Combine tofu, grapefruit segments, and avocado in a large bowl. Add remaining tablespoon olive oil and remaining za'atar, season with salt, and gently fold together.
Add greens and half of dressing and gently fold to combine. Serve immediately, drizzling remaining dressing on top.
I've been making versions of this salad with crispy tofu, avocado, and grapefruit, flavored with za'atar and topped with a miso and tahini dressing, on and off for the last couple of months, each time tweaking the ingredients a bit, substituting different greens, altering the ratio of dressing components, et cetera. I've come to the conclusion that the base is great no matter what you do with it. Add some chopped raw kale and chickpeas? Delicious. Add a splash of fish sauce (for a non-vegan version) and some toasted pita bread croutons? Fantastic. Toasted pine nuts and roasted beets? It works.
I think it has to do with the texture of those three main ingredients. Crisp tofu, creamy avocado, and juicy grapefruit.
The tofu I slow-cook in olive oil using my crispy tofu method* until it's a deep golden brown, before sprinkling it with some za'atar. Za'atar is technically an herb related to thyme, but the word is most often used to refer to a spice blend that heavily features that herb, along with toasted sesame seeds and lemony sumac berries. The za'atar I use is a blend that my Lebanese friend brings to me from back home, but you can find decent versions at spice shops or online. I know, I know—two crispy tofu recipes in one week! But just think about how many chicken recipes your average food website posts in a week, and it won't seem excessive anymore.
This being St Louis, plump, ripe avocados with just the perfect amount of give aren't easy to find year-round ), which means they make their way onto my table with here and thee.
I fold the tofu, avocado, and grapefruit together with some extra-virgin olive oil before adding a bunch of greens (though, like I said, don't feel restricted to any one particular type of green!).

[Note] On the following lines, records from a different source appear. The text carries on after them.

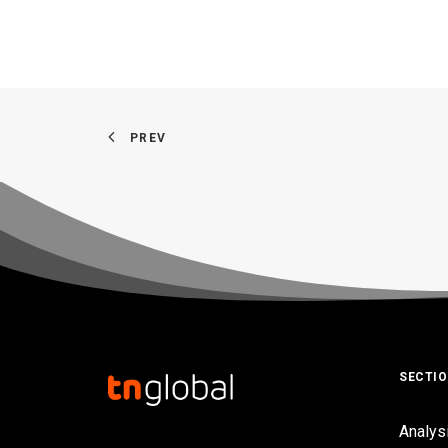
PREV
SECTI
Analys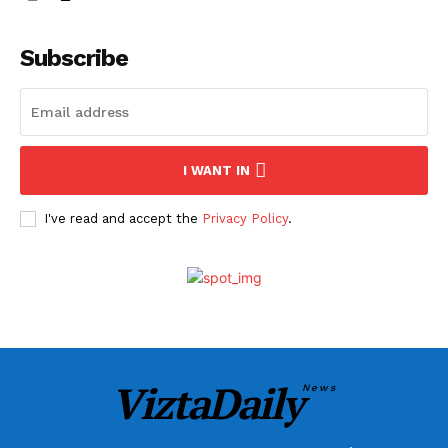
Subscribe
I WANT IN
I've read and accept the
Privacy Policy
.
ViztaDaily
News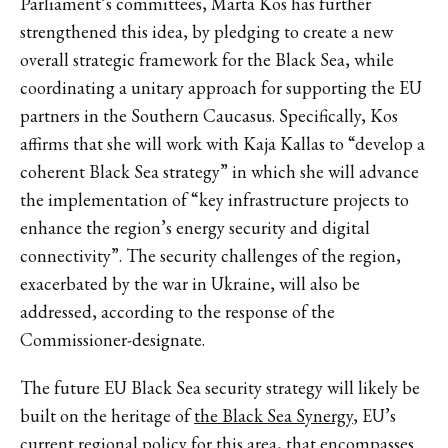
Parliament’s committees, Marta Kos has further
strengthened this idea, by pledging to create a new
overall strategic framework for the Black Sea, while
coordinating a unitary approach for supporting the EU
partners in the Southern Caucasus. Specifically, Kos
affirms that she will work with Kaja Kallas to “develop a
coherent Black Sea strategy” in which she will advance
the implementation of “key infrastructure projects to
enhance the region’s energy security and digital
connectivity”. The security challenges of the region,
exacerbated by the war in Ukraine, will also be
addressed, according to the response of the
Commissioner-designate.
The future EU Black Sea security strategy will likely be
built on the heritage of
the Black Sea Synergy
, EU’s
current regional policy for this area, that encompasses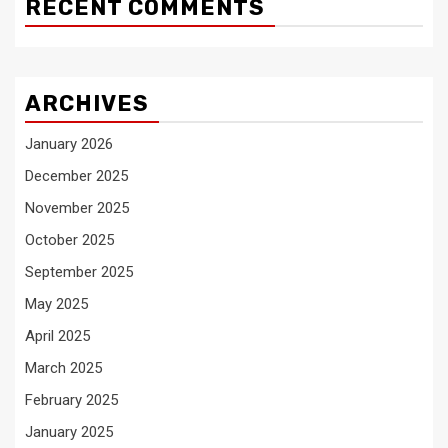
RECENT COMMENTS
ARCHIVES
January 2026
December 2025
November 2025
October 2025
September 2025
May 2025
April 2025
March 2025
February 2025
January 2025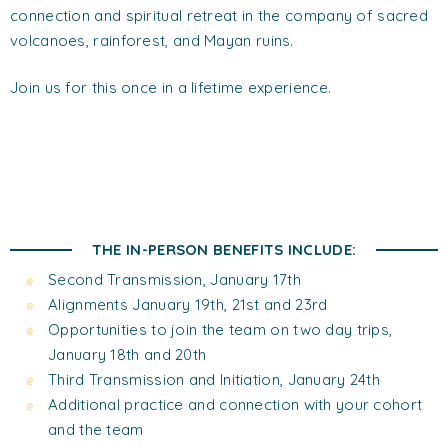
connection and spiritual retreat in the company of sacred
volcanoes, rainforest, and Mayan ruins.
Join us for this once in a lifetime experience.
THE IN-PERSON BENEFITS INCLUDE:
Second Transmission, January 17th
Alignments January 19th, 21st and 23rd
Opportunities to join the team on two day trips,
January 18th and 20th
Third Transmission and Initiation, January 24th
Additional practice and connection with your cohort
and the team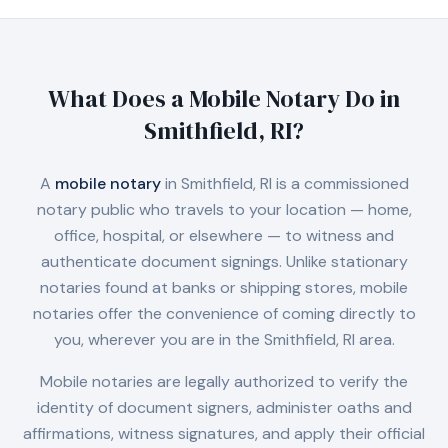
What Does a Mobile Notary Do in
Smithfield, RI
?
A
mobile notary
in
Smithfield, RI
is a commissioned
notary public who travels to your location — home,
office, hospital, or elsewhere — to witness and
authenticate document signings. Unlike stationary
notaries found at banks or shipping stores, mobile
notaries offer the convenience of coming directly to
you, wherever you are in the
Smithfield, RI
area.
Mobile notaries are legally authorized to verify the
identity of document signers, administer oaths and
affirmations, witness signatures, and apply their official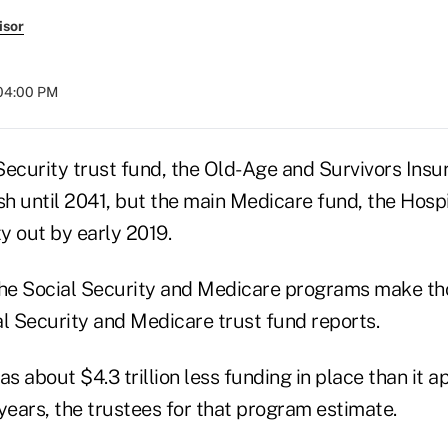
isor
 04:00 PM
Security trust fund, the Old-Age and Survivors Insu
sh until 2041, but the main Medicare fund, the Hosp
y out by early 2019.
the Social Security and Medicare programs make th
al Security and Medicare trust fund reports.
as about $4.3 trillion less funding in place than it 
years, the trustees for that program estimate.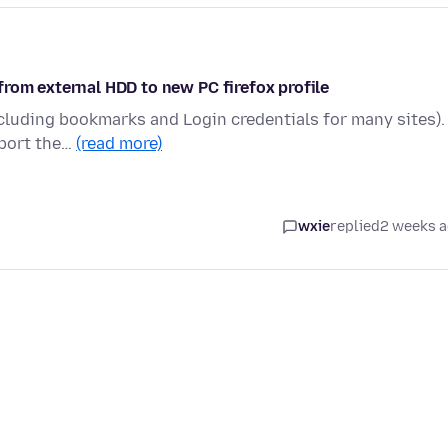
rom external HDD to new PC firefox profile
ncluding bookmarks and Login credentials for many sites). 
 port the…
(read more)
wxie
replied
2 weeks 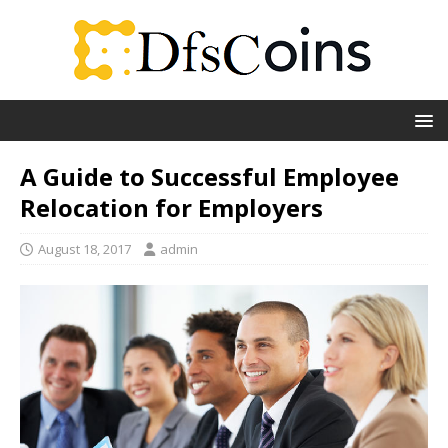
A Guide to Successful Employee
Relocation for Employers
August 18, 2017
admin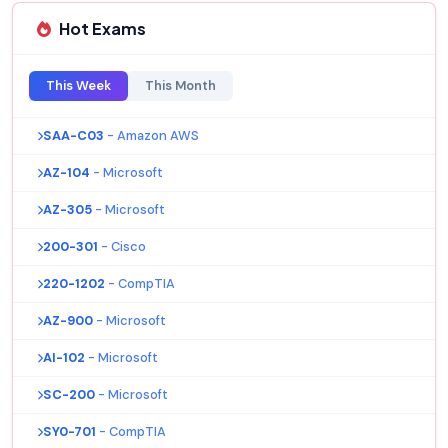
Hot Exams
This Week
This Month
SAA-C03
- Amazon AWS
AZ-104
- Microsoft
AZ-305
- Microsoft
200-301
- Cisco
220-1202
- CompTIA
AZ-900
- Microsoft
AI-102
- Microsoft
SC-200
- Microsoft
SY0-701
- CompTIA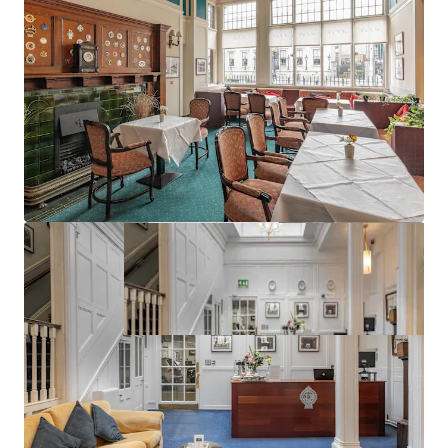
Excellent planning precedent (ref:3656/18)
Best in class public transport connectivity
Vacant Possession can be obtained at short notice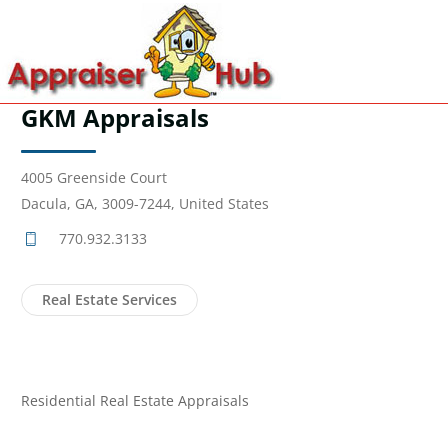
GKM Appraisals
4005 Greenside Court
Dacula, GA, 3009-7244, United States
770.932.3133
Real Estate Services
Residential Real Estate Appraisals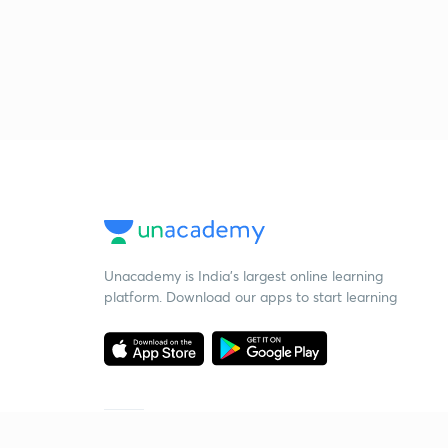
Unacademy is India’s largest online learning
platform. Download our apps to start learning
Starting your preparation?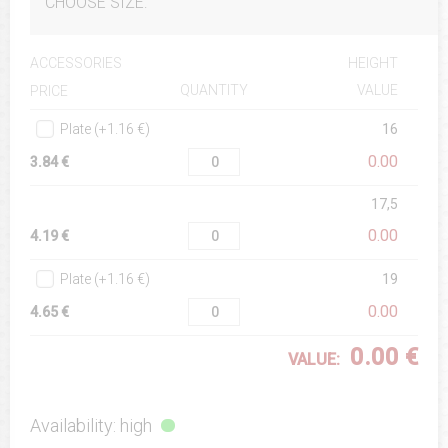
CHOOSE SIZE:
ACCESSORIES
HEIGHT
QUANTITY
VALUE
PRICE
Plate (+1.16 €)
16
0.00
3.84 €
17,5
0.00
4.19 €
Plate (+1.16 €)
19
0.00
4.65 €
0.00 €
VALUE:
Availability: high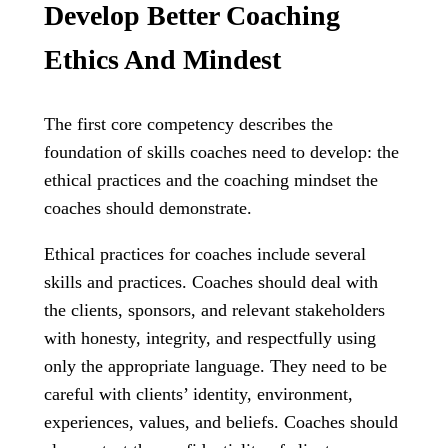
Develop Better Coaching
Ethics And Mindest
The first core competency describes the
foundation of skills coaches need to develop: the
ethical practices and the coaching mindset the
coaches should demonstrate.
Ethical practices for coaches include several
skills and practices. Coaches should deal with
the clients, sponsors, and relevant stakeholders
with honesty, integrity, and respectfully using
only the appropriate language. They need to be
careful with clients’ identity, environment,
experiences, values, and beliefs. Coaches should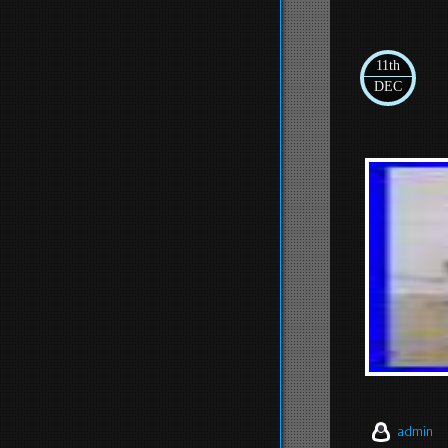
11th
DEC
admin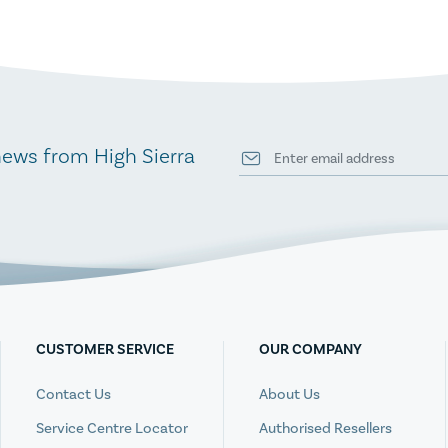
news from High Sierra
CUSTOMER SERVICE
OUR COMPANY
Contact Us
About Us
Service Centre Locator
Authorised Resellers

To dress the salad, I wanted to introduce an element that would be rich enough to stand up to the avocado and tofu, but wouldn't be so heavy that the greens would wilt. Tahini seemed like a natural choice to pair with the za'atar. To boost the umami factor, I combined it with miso paste, thinning the thick paste out with the juice I'd reserved after segmenting the grapefruit. Some lemon juice, more extra-virgin olive oil (the leftover za'atar-scented oil in the tofu pan found a new home in the dressing), and a touch of honey for sweetness rounded the dressing out. You can use agave nectar if you're a no-honey vegan.